WNT signaling activation in colorectal cancers (CRCs) occurs through APC inactivation or β-catenin mutations. Both processes promote β-catenin nuclear accumulation, which up-regulates epithelial-to-mesenchymal transition (EMT). We investigated β-catenin localization, transcriptome, and phenotypic differences of HCT116 cells containing a wild-type (HCT116-WT) or mutant β-catenin allele (HCT116-MT), or parental cells with both WT and mutant alleles (HCT116-P).
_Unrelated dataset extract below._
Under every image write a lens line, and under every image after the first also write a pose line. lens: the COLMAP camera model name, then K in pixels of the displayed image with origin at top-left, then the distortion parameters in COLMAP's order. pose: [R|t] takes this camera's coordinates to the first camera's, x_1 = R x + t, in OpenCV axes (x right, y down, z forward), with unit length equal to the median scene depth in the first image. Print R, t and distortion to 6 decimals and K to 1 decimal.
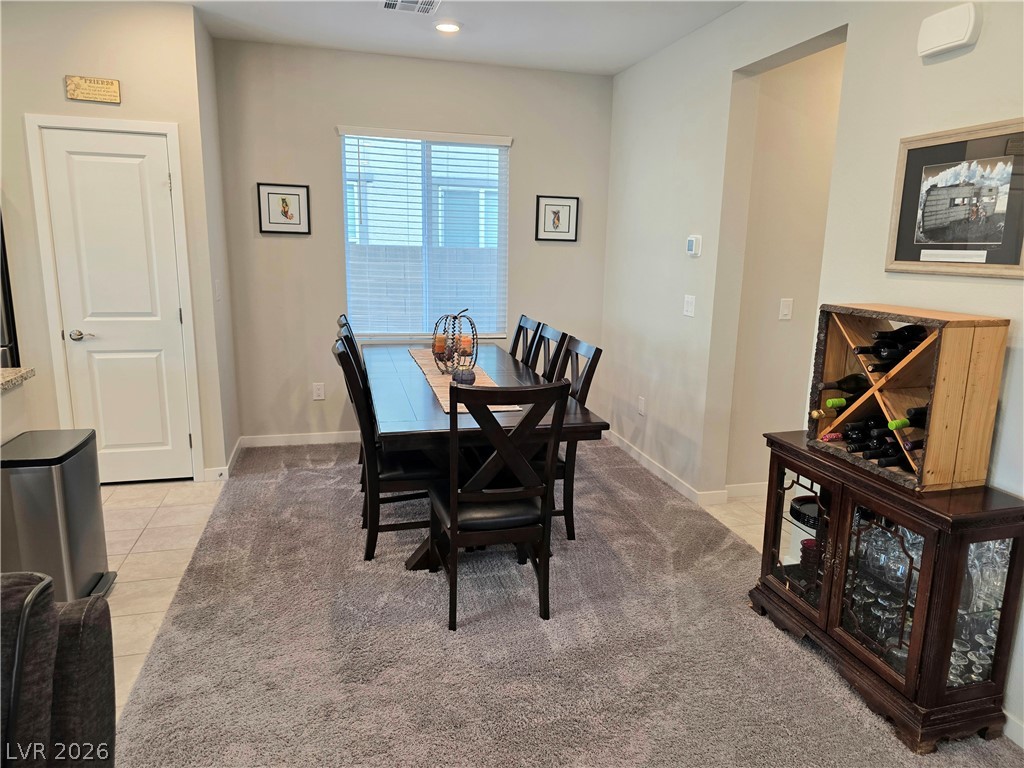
lens RADIAL K [[696.1, 0, 522.7], [0, 696.1, 381.8], [0, 0, 1]] dist [0.055012, -0.006805]
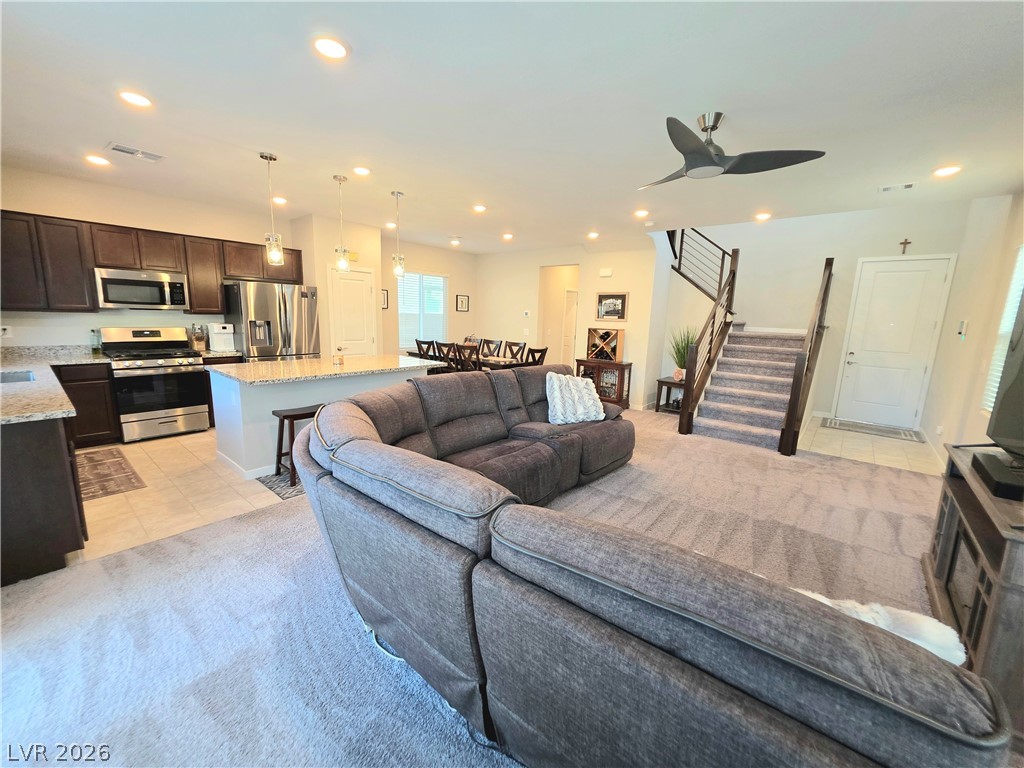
lens RADIAL K [[408.8, 0, 511.7], [0, 408.8, 385.0], [0, 0, 1]] dist [0.005381, -0.000425]
pose [[0.831745, -0.102407, 0.545632, -1.650814], [0.099794, 0.994409, 0.034513, 0.128561], [-0.546116, 0.025745, 0.837314, -1.051200]]
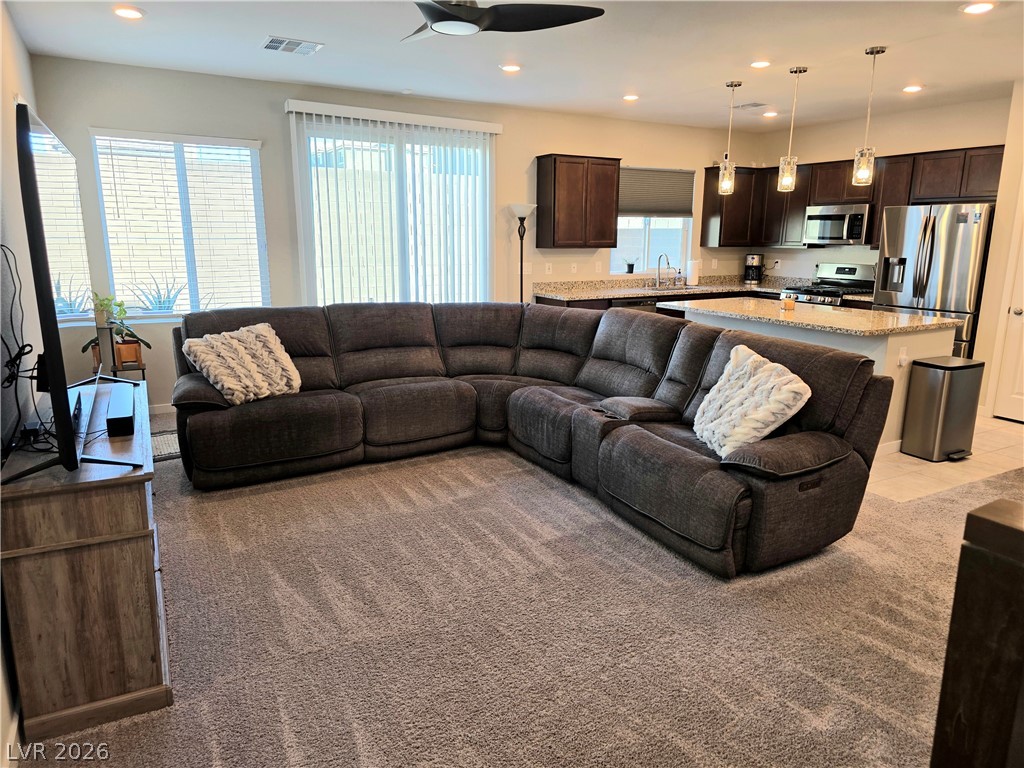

We then analyzed β-catenin expression and associated phenotypes in CRC tissues. Wild-type β-catenin showed membranous localization, whereas mutant showed nuclear localization; both nuclear and non-nuclear localization were observed in HCT116-P. Microarray analysis revealed down-regulation of Claudin-7 and E-cadherin in HCT116-MT vs. HCT116-WT. Claudin-7 was also down-regulated in HCT116-P vs. HCT116-WT without E-cadherin dysregulation. We found that ZEB1 is a critical EMT factor for mutant β-catenin-mediated loss of E-cadherin and Claudin-7 in HCT116-P and HCT116-MT cells. We also demonstrated that E-cadherin binds to both WT and mutant β-catenin, and loss of E-cadherin releases β-catenin from the cell membrane and leads to its degradation. Alteration of Claudin-7, as well as both Claudin-7 and E-cadherin respectively caused tight junction (TJ) impairment in HCT116-P, and dual loss of TJs and adherens junctions (AJs) in HCT116-MT. TJ loss increased cell motility, and subsequent AJ loss further up-regulated that. Immunohistochemistry analysis of 101 CRCs revealed high (14.9%), low (52.5%), and undetectable (32.6%) β-catenin nuclear expression, and high β-catenin nuclear expression was significantly correlated with overall survival of CRC patients (P = 0.009). Our findings suggest that β-catenin activation induces EMT progression by modifying cell-cell junctions, and thereby contributes to CRC aggressiveness.